» **TEXT FOR ANALYSIS**:
- - - -

Sunday, June 28, 2009

Margaret Glover and the fabrication of photohistory

THE "PORT ARTHUR" EXPERIMENTS
CHILDREN'S FICTION cited as factual document
NO PHOTOGRAPHS of prisoners or anyone else exist by A. H. BOYD
PRISONER PHOTOGRAPHS by THOMAS J. NEVIN 1870s

The true origins of the photographic misattribution to non-photographer and Port Arthur official A. H. Boyd of Thomas J. Nevin's police mugshots of Tasmanian prisoners taken in the 1870s-1880s lies with a reference to the art historian Margaret Glover's article "Some Port Arthur Experiments" (1979) by Chris Long and/or Warwick Reeder (1995).

In 1979, Margaret Glover published an article about Port Arthur titled Some Port Arthur Experiments (In: T.H.R.A. Papers and Proceedings, vol. 26 no. 4, Dec. 1979, pp. 132-143).

The article deals with plants and animals and steam engines and the tenure of Commandant James Boyd (during the years 1853-1871). No mention is made of his successor Commandant A. H. Boyd, no mention is made of prison photography, and no mention is made in this article of A. H. Boyd's niece E.M. Hall, nor is her children's story, "The Young Explorer" (1931/1942).

Read the article by Margaret Glover (1-8)









Yet this same article by Glover and this same children's story by E.M. Hall have been cited since the 1980s by Chris Long as evidence that A.H. Boyd not only had his own photographic studio but photographed prisoners at Port Arthur in 1873 or was it 1874? Those who believe this "belief" cannot quite settle on the date - because it did not happen!

The unpublished children's "tale" in typescript form was written by Edith Mary Hall nee Giblin, a daughter of Attorney-General W.R. Giblin and niece of A.H. Boyd. It is fiction, but more than a few gullible minds believe it purports to be an account of Edith Mary's childhood visits to Port Arthur. Born in 1868, Edith Mary Hall nee Giblin, would have been no more than five years old when her uncle A. H. Boyd vacated the position of Commandant at Port Arthur in December 1873 (Walch's Tasmanian Almanac 1873; ABD online).

- - - -

[Saved data entries]
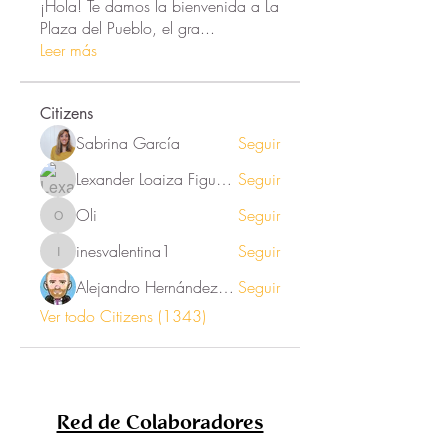
¡Hola! Te damos la bienvenida a La
Plaza del Pueblo, el gra
...
Leer más
Citizens
Sabrina García
Seguir
Lexander Loaiza Figueroa
Seguir
Oli
Seguir
Oli
inesvalentina1
Seguir
inesvalentina1
Alejandro Hernández Renner
Seguir
Ver todo Citizens (1343)
Red de Colaboradores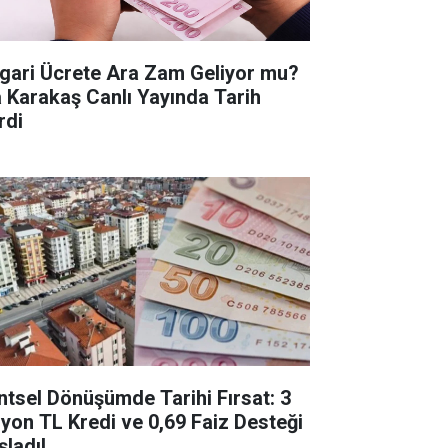
gari Ücrete Ara Zam Geliyor mu?
a Karakaş Canlı Yayında Tarih
rdi
ntsel Dönüşümde Tarihi Fırsat: 3
lyon TL Kredi ve 0,69 Faiz Desteği
şladı!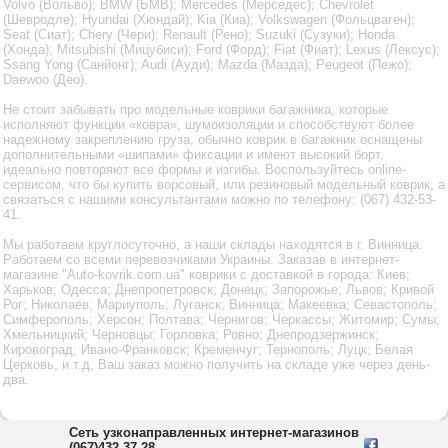
Volvo (Вольво); BMW (БМВ); Mercedes (Мерседес); Chevrolet
(Шевродле); Hyundai (Хюндай); Kia (Киа); Volkswagen (Фольцваген);
Seat (Сиат); Chery (Чери); Renault (Рено); Suzuki (Сузуки); Honda
(Хонда); Mitsubishi (Мицубиси); Ford (Форд); Fiat (Фиат); Lexus (Лексус);
Ssang Yong (Санйонг); Audi (Ауди); Mazda (Мазда); Peugeot (Пежо);
Daewoo (Део).
Не стоит забывать про модельные коврики багажника, которые
исполняют функции «ковра», шумоизоляции и способствуют более
надежному закреплению груза, обычно коврик в багажник оснащены
дополнительными «шипами» фиксации и имеют высокий борт,
идеально повторяют все формы и изгибы. Воспользуйтесь online-
сервисом, что бы купить ворсовый, или резиновый модельный коврик, а
связаться с нашими консультантами можно по телефону: (067) 432-53-
41.
Мы работаем круглосуточно, а наши склады находятся в г. Винница.
Работаем со всеми перевозчиками Украины. Заказав в интернет-
магазине "Auto-kovrik.com.ua" коврики с доставкой в города: Киев;
Харьков; Одесса; Днепропетровск; Донецк; Запорожье; Львов; Кривой
Рог; Николаев; Мариуполь; Луганск; Винница; Макеевка; Севастополь;
Симферополь; Херсон; Полтава; Чернигов; Черкассы; Житомир; Сумы;
Хмельницкий; Черновцы; Горловка; Ровно; Днепродзержинск;
Кировоград; Ивано-Франковск; Кременчуг; Тернополь; Луцк; Белая
Церковь, и т.д, Ваш заказ можно получить на складе уже через день-
два.
Сеть узконаправленных интернет-магазинов
(067)432-37-28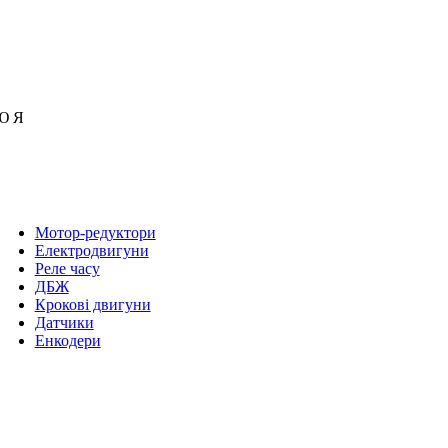
Ю
Я
Мотор-редуктори
Електродвигуни
Реле часу
ДБЖ
Крокові двигуни
Датчики
Енкодери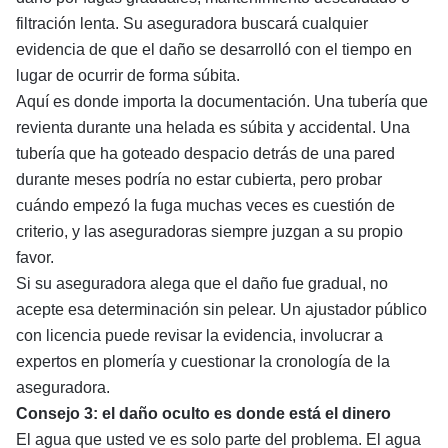
filtración lenta. Su aseguradora buscará cualquier
evidencia de que el daño se desarrolló con el tiempo en
lugar de ocurrir de forma súbita.
Aquí es donde importa la documentación. Una tubería que
revienta durante una helada es súbita y accidental. Una
tubería que ha goteado despacio detrás de una pared
durante meses podría no estar cubierta, pero probar
cuándo empezó la fuga muchas veces es cuestión de
criterio, y las aseguradoras siempre juzgan a su propio
favor.
Si su aseguradora alega que el daño fue gradual, no
acepte esa determinación sin pelear. Un
ajustador público
con licencia
puede revisar la evidencia, involucrar a
expertos en plomería y cuestionar la cronología de la
aseguradora.
Consejo 3: el daño oculto es donde está el dinero
El agua que usted ve es solo parte del problema. El agua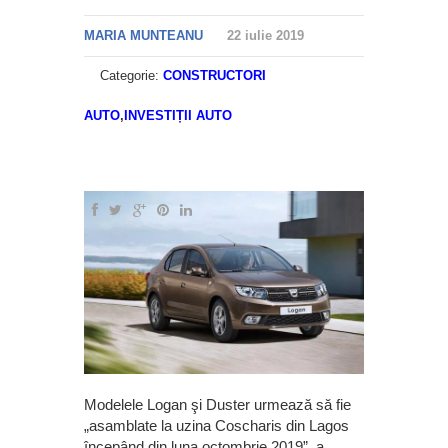
MARIA MUNTEANU
22 iulie 2019
Categorie:
CONSTRUCTORI
AUTO
,
INVESTIȚII AUTO
Modelele Logan şi Duster urmează să fie
„asamblate la uzina Coscharis din Lagos
începând din luna octombrie 2019”, a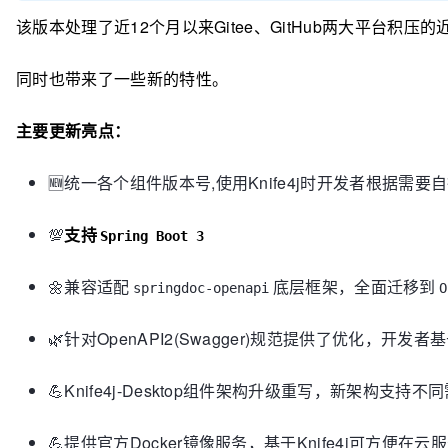
该版本处理了近12个月以来Gitee、GitHub两大平台积压的近3
同时也带来了一些新的特性。
主要更新亮点：
🆕统一各个组件版本号,使用Knife4j时开发者根据需要自
💯
支持
Spring Boot 3
🌼兼容适配
底层框架，全面迁移到
springdoc-openapi
O
🌿针对OpenAPI2(Swagger)规范提供了优化，开发者基
💪Knife4j-Desktop组件架构升级重写，新架构支持不
💪提供官方Docker镜像服务，基于Knife4j可方便在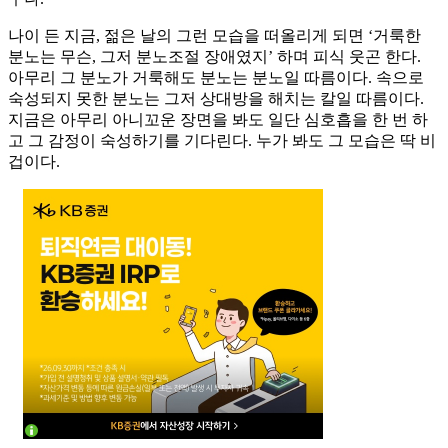
나이 든 지금, 젊은 날의 그런 모습을 떠올리게 되면 ‘거룩한
분노는 무슨, 그저 분노조절 장애였지’ 하며 피식 웃곤 한다.
아무리 그 분노가 거룩해도 분노는 분노일 따름이다. 속으로
숙성되지 못한 분노는 그저 상대방을 해치는 칼일 따름이다.
지금은 아무리 아니꼬운 장면을 봐도 일단 심호흡을 한 번 하
고 그 감정이 숙성하기를 기다린다. 누가 봐도 그 모습은 딱 비
겁이다.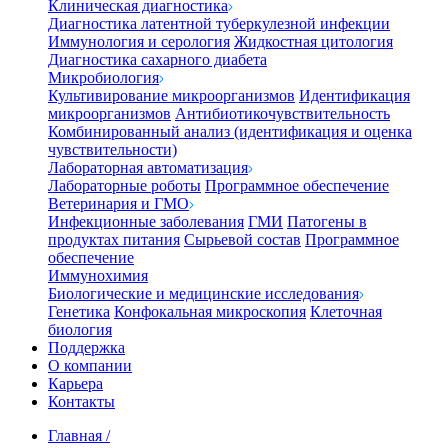
Клиническая диагностика
Диагностика латентной туберкулезной инфекции
Иммунология и серология
Жидкостная цитология
Диагностика сахарного диабета
Микробиология
Культивирование микроорганизмов
Идентификация
микроорганизмов
Антибиотикочувствительность
Комбинированный анализ (идентификация и оценка
чувствительности)
Лабораторная автоматизация
Лабораторные роботы
Программное обеспечение
Ветеринария и ГМО
Инфекционные заболевания
ГМИ
Патогены в
продуктах питания
Сырьевой состав
Программное
обеспечение
Иммунохимия
Биологические и медицинские исследования
Генетика
Конфокальная микроскопия
Клеточная
биология
Поддержка
О компании
Карьера
Контакты
Главная
/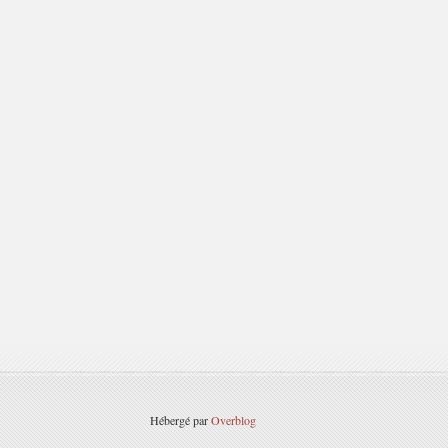
Hébergé par
Overblog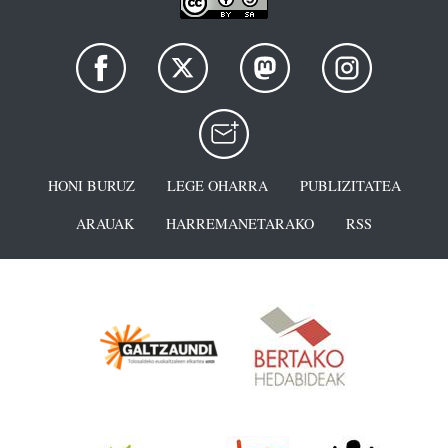
HONI BURUZ
LEGE OHARRA
PUBLIZITATEA
ARAUAK
HARREMANETARAKO
RSS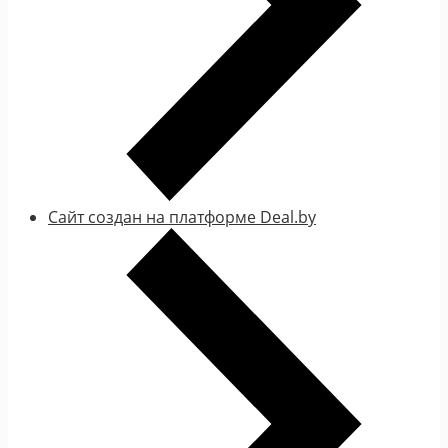
Сайт создан на платформе Deal.by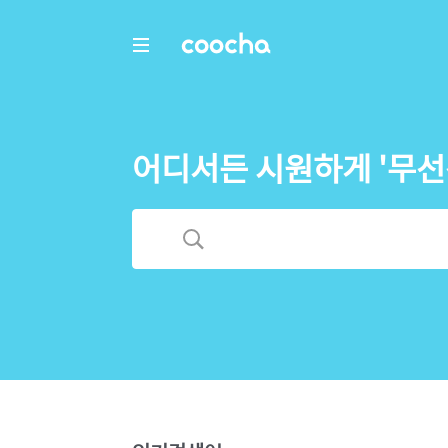
COOCHA
어디서든 시원하게 '무선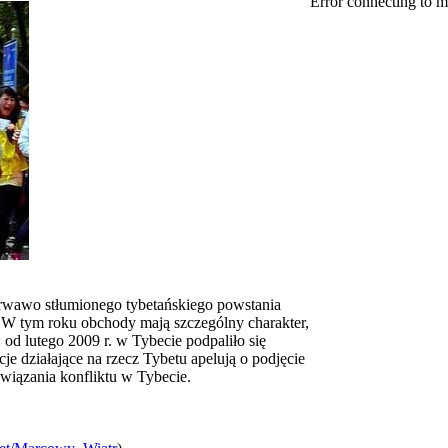
Error connecting to m
krwawo stłumionego tybetańskiego powstania
 W tym roku obchody mają szczególny charakter,
d lutego 2009 r. w Tybecie podpaliło się
e działające na rzecz Tybetu apelują o podjęcie
iązania konfliktu w Tybecie.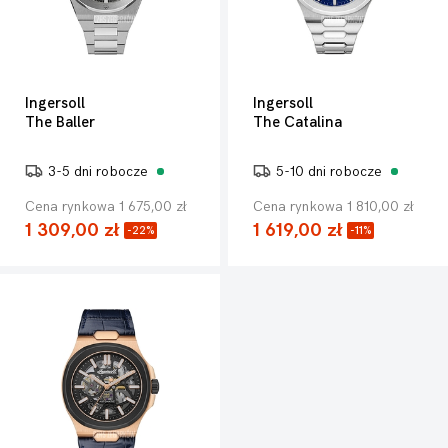
Ingersoll
Ingersoll
The Baller
The Catalina
3-5 dni robocze
5-10 dni robocze
Cena rynkowa 1 675,00 zł
Cena rynkowa 1 810,00 zł
1 309,00 zł
1 619,00 zł
-22%
-11%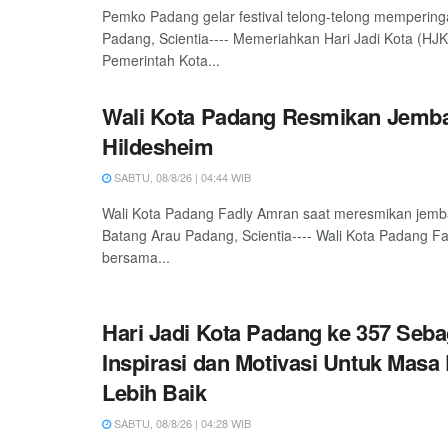
Pemko Padang gelar festival telong-telong mempering
Padang, Scientia---- Memeriahkan Hari Jadi Kota (HJ
Pemerintah Kota...
Wali Kota Padang Resmikan Jemb
Hildesheim
SABTU, 08/8/26 | 04:44 WIB
Wali Kota Padang Fadly Amran saat meresmikan jemb
Batang Arau Padang, Scientia---- Wali Kota Padang F
bersama...
Hari Jadi Kota Padang ke 357 Seba
Inspirasi dan Motivasi Untuk Masa
Lebih Baik
SABTU, 08/8/26 | 04:28 WIB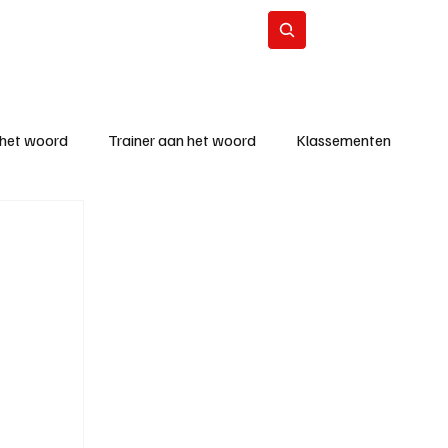
Contact
Abonneer
 het woord
Trainer aan het woord
Klassementen
eizoen
KM - Beste ploeg
richten
KM - Topscorer van de week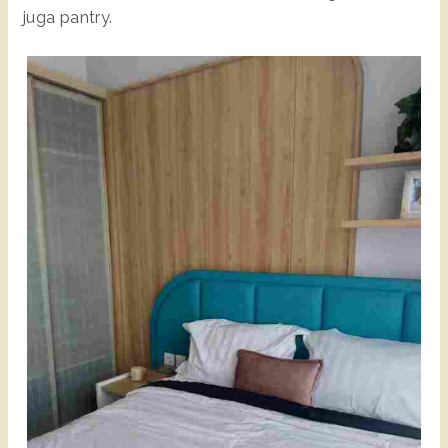
juga pantry.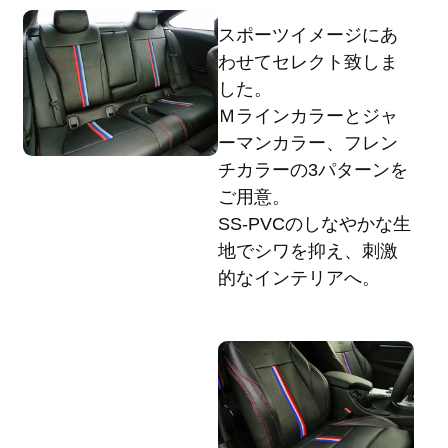
スポーツイメージにあ
わせてセレクト致しま
した。
Ｍラインカラーとジャ
ーマンカラー、フレン
チカラーの3パターンを
ご用意。
SS-PVCのしなやかな生
地でシワを抑え、刺激
的なインテリアへ。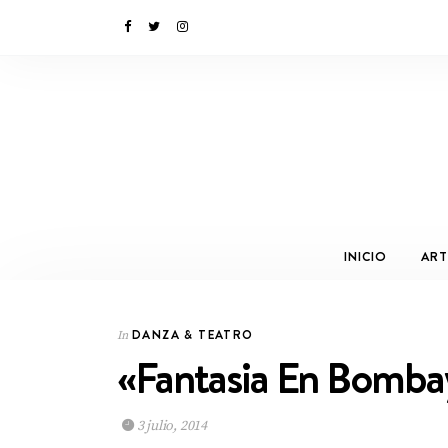
INICIO
ART
DANZA & TEATRO
In
«Fantasia En Bomba
3 julio, 2014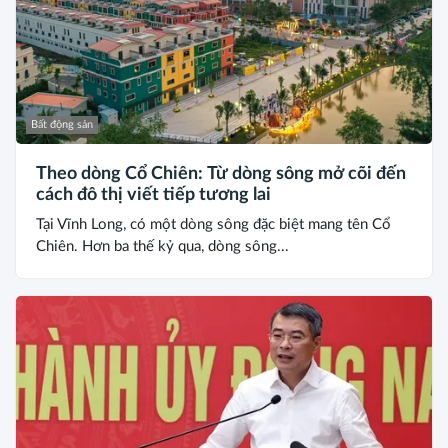
Bất động sản
Theo dòng Cổ Chiên: Từ dòng sông mở cõi đến
cách đô thị viết tiếp tương lai
Tại Vĩnh Long, có một dòng sông đặc biệt mang tên Cổ
Chiên. Hơn ba thế kỷ qua, dòng sông...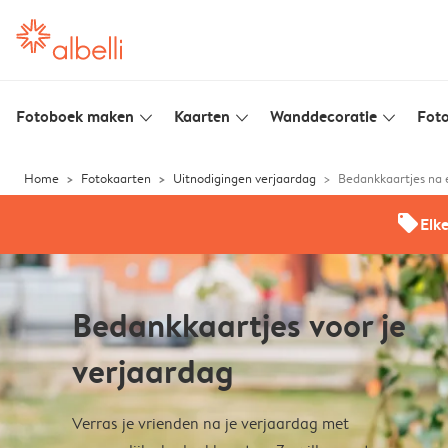
Fotoboek maken
Kaarten
Wanddecoratie
Foto
slim_arrow_down
slim_arrow_down
slim_arrow_down
Home
Fotokaarten
Uitnodigingen verjaardag
Bedankkaartjes na 
offers
Elk
Bedankkaartjes voor je
verjaardag
Verras je vrienden na je verjaardag met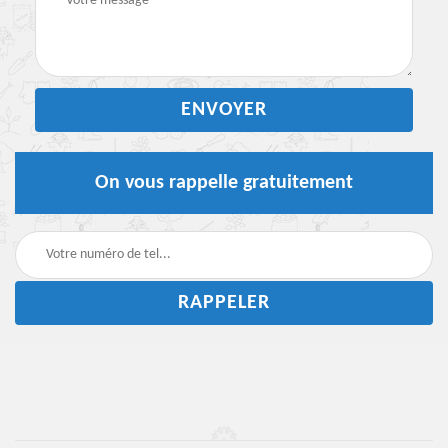
On vous rappelle gratuitement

- - - -

» **TO DO**:
(a) Translate into French this sentence from the Port Arthur photography text: "In 1979, Margaret Glover published an article about Port Arthur titled Some Port Arthur Experiments (In: T.H.R.A. Papers and Proceedings, vol. 26 no. 4, Dec. 1979, pp. 132-143)."
(b) Reproduce word for word the passage of the Port Arthur photography text starting with "Yet this same" and going on through "1873; ABD online).".

» **RESPONSES TO THE EXERCISE**:
(a) En 1979, Margaret Glover a publié un article sur Port Arthur intitulé Some Port Arthur Experiments (In: T.H.R.A. Papers and Proceedings, vol. 26 no. 4, Dec. 1979, pp. 132-143).

(b)
Yet this same article by Glover and this same children's story by E.M. Hall have been cited since the 1980s by Chris Long as evidence that A.H. Boyd not only had his own photographic studio but photographed prisoners at Port Arthur in 1873 or was it 1874? Those who believe this "belief" cannot quite settle on the date - because it did not happen!

The unpublished children's "tale" in typescript form was written by Edith Mary Hall nee Giblin, a daughter of Attorney-General W.R. Giblin and niece of A.H. Boyd. It is fiction, but more than a few gullible minds believe it purports to be an account of Edith Mary's childhood visits to Port Arthur. Born in 1868, Edith Mary Hall nee Giblin, would have been no more than five years old when her uncle A. H. Boyd vacated the position of Commandant at Port Arthur in December 1873 (Walch's Tasmanian Almanac 1873; ABD online).